**INSTRUCTIONS TO FOLLOW:** Exactly retype the lines of the material from its first line to the line with "## Extensiones para", including both.
══════════
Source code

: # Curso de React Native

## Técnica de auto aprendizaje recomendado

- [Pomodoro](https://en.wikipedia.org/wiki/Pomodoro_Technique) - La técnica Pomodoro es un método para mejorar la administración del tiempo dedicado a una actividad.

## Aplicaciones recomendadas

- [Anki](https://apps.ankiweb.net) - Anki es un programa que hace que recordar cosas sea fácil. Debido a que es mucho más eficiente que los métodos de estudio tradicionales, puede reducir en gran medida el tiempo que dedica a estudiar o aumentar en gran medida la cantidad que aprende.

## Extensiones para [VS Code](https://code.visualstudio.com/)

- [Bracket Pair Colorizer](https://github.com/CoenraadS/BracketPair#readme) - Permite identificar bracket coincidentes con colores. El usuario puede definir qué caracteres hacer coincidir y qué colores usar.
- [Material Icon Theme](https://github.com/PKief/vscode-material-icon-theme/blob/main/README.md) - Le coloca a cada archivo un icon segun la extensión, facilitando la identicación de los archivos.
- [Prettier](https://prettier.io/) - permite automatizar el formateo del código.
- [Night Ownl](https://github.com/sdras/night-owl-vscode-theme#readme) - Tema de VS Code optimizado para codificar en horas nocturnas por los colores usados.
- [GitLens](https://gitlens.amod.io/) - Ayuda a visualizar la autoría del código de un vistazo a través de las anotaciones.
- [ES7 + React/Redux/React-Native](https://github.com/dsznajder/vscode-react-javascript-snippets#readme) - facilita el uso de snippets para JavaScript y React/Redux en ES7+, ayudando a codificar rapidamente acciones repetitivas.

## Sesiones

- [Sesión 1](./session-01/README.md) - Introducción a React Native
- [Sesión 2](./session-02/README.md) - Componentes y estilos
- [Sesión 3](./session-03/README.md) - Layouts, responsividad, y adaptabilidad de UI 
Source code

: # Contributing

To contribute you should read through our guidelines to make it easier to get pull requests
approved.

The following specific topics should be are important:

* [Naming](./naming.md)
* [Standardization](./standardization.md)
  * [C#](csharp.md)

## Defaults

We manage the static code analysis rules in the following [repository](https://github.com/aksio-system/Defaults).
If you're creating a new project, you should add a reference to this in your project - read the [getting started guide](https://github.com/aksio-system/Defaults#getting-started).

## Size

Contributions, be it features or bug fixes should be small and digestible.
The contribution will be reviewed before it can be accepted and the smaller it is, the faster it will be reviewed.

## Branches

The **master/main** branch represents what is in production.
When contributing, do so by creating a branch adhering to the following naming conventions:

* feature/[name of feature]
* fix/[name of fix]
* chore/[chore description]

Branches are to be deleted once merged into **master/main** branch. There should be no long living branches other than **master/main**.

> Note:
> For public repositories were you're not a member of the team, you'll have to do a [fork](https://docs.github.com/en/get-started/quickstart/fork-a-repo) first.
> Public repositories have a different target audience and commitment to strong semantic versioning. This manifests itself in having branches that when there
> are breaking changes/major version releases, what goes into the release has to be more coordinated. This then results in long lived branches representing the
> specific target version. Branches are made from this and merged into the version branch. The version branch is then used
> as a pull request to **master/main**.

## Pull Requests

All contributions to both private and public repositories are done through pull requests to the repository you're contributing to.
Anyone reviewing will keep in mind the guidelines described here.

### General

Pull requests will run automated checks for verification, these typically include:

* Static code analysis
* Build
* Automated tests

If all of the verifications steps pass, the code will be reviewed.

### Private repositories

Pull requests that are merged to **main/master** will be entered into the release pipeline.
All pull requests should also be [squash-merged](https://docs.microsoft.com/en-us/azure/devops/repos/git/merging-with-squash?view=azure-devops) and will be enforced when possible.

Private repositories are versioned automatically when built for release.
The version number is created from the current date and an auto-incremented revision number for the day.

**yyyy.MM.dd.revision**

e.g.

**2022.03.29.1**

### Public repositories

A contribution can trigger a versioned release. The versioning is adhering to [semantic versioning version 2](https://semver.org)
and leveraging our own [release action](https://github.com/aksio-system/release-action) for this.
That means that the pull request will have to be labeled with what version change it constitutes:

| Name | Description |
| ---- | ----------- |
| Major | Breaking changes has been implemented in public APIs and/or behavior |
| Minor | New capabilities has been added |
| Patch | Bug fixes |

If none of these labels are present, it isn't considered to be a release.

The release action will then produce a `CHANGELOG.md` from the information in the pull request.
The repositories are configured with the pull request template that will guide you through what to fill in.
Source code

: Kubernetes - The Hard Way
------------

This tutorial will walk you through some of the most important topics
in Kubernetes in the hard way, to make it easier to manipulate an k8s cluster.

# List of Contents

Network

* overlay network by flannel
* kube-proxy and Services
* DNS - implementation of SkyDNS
══════════
**ANSWER FOR THE TASK:**
Source code

: # Curso de React Native

## Técnica de auto aprendizaje recomendado

- [Pomodoro](https://en.wikipedia.org/wiki/Pomodoro_Technique) - La técnica Pomodoro es un método para mejorar la administración del tiempo dedicado a una actividad.

## Aplicaciones recomendadas

- [Anki](https://apps.ankiweb.net) - Anki es un programa que hace que recordar cosas sea fácil. Debido a que es mucho más eficiente que los métodos de estudio tradicionales, puede reducir en gran medida el tiempo que dedica a estudiar o aumentar en gran medida la cantidad que aprende.

## Extensiones para [VS Code](https://code.visualstudio.com/)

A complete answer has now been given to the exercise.